If you just want to load the calibration dataset appropriate for a particular raw
(and you have the data ID for that raw
in hand), the right solution is to use Butler.get
with that raw data ID, which takes care of everything for you:
flat = butler.get(
"flat",
instrument="HSC", exposure=903334, detector=0,
collections="HSC/calib"
)
The lower-level Butler.find_dataset
method can also perform this search without actually reading the dataset, but you’ll need to be explicit about how to do the temporal lookup:
raw_data_id = butler.registry.expandDataId(
instrument="HSC",
exposure=903334,
detector=0,
)
ref = butler.find_dataset(
"flat",
raw_data_id,
timespan=raw_data_id.timespan,
)
It’s worth noting that find_dataset
doesn’t need or use the exposure
key in the raw_data_id
argument that is passed to it - a master flat isn’t associated with an exposure - but it’s happy to ignore it, and we do need it (or something else temporal) in order to get a data ID with a timespan for the last argument.
Finally, if you need to query for calibration datasets and their validity ranges, and don’t have a point in time you’re starting from, the only option is Registry.queryDatasetAssociations
.
That’s a bit less user-friendly - it only accepts one dataset type at a time, and doesn’t let you restrict the data IDs at all - but it can query CALIBRATION
collections and it returns the associated validity ranges as well.
It actually only exists as a workaround for the fact that queryDatasets
can’t do those things, and it will probably be removed sometime after those limitations are lifted.
How do I fix an empty QuantumGraph?¶
The pipetask tool attempts to predict all of the processing a pipeline will perform in advance, representing the results as a QuantumGraph
object that can be saved or directly executed.
When that graph is empty, it means it thinks there’s no work to be done, and unfortunately this is both a common and hard-to-diagnose problem.
The QuantumGraph
generation algorithm begins with a large SQL query (a complicated invocation of Registry.queryDataIds
, actually), where the result rows are essentially data IDs and the result columns are all of the dimensions referenced by any task or dataset type in the pipeline.
Queries for all "regular input"
datasets (i.e. not PrerequisiteInputs
”) are included as subqueries, spatial and temporal joins are automatically included, and the user-provided query expression is translated into an equivalent SQL WHERE
clause.
That means there are many ways to get no result rows - and hence an empty graph.
Sometimes we can tell what will go wrong even before the query is executed - the butler maintains a summary of which dataset types are present each each collection, so if the input collections don’t have any datasets of a needed type at all, a warning log message will be generated stating the problem.

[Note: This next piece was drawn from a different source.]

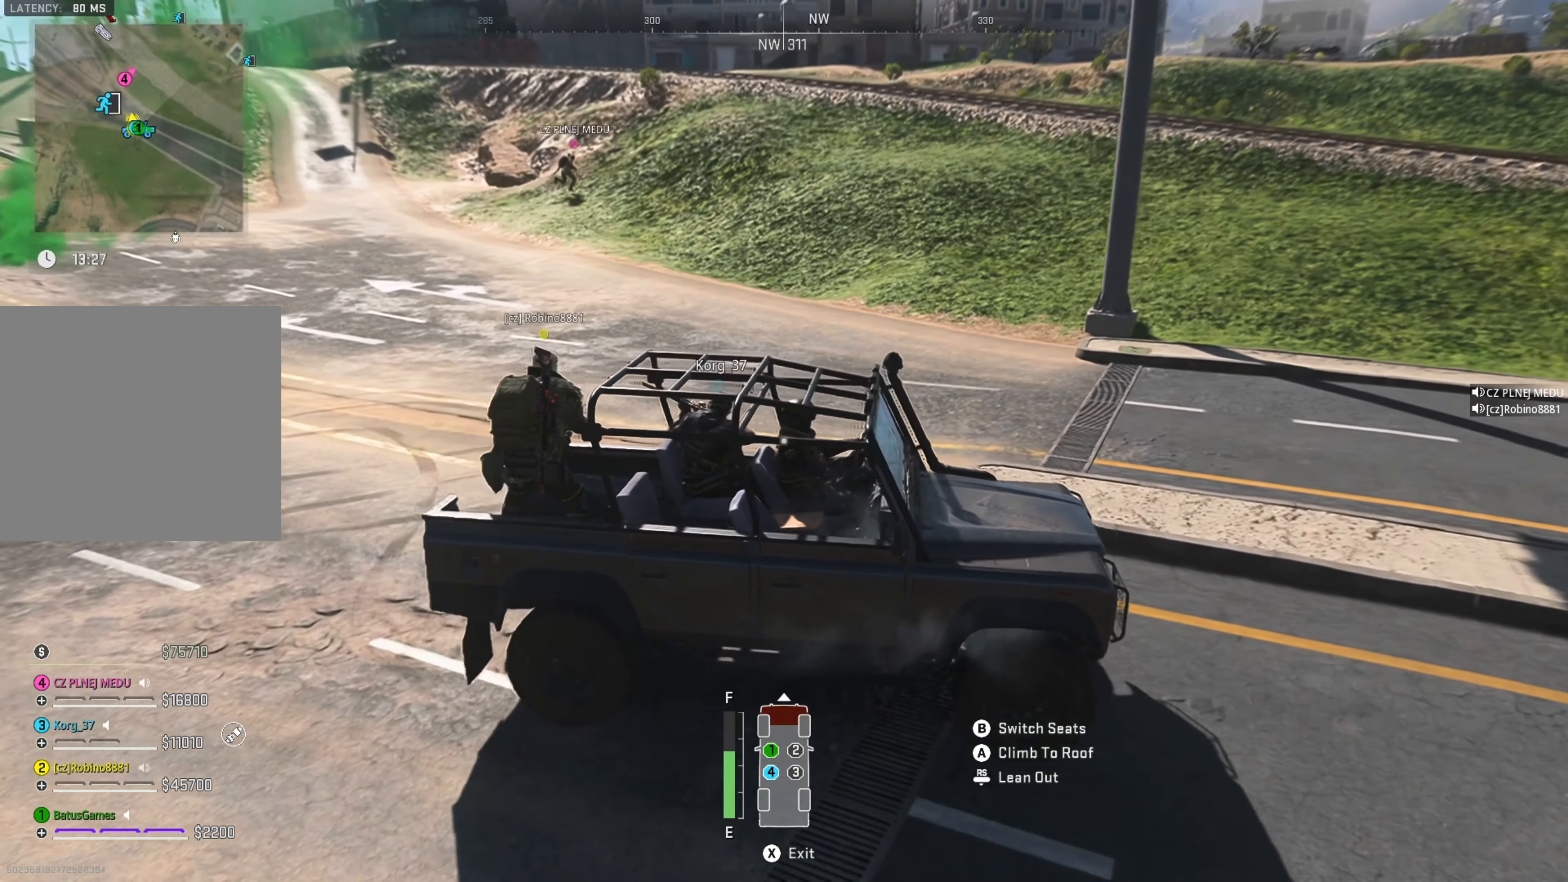
{"buttons": [], "left_stick": "left", "right_stick": "center", "events": [[50, "left_stick", "center"], [117, "right_stick", "up-left"], [283, "left_stick", "left"], [317, "right_stick", "center"]]}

This will also catch most cases where a pipeline is misconfigured such that what should be an intermediate dataset isn’t actually being produced in the pipeline, because it will appear instead as an overall input that (usually) won’t be present in those input collections.
We also perform some follow-up queries after generating an empty QuantumGraph
, to see if any needed dimensions are lacking records entirely (the most common example of this case is forgetting to define visits after ingesting raws in a new data repository).
If you get an empty QuantumGraph
without any clear explanations in the warning logs, it means something more complicated went wrong in that initial query, such as the input datasets, available dimensions, and boolean expression being mutually inconsistent (e.g. not having any bands in common, or tracts and visits not overlapping spatially).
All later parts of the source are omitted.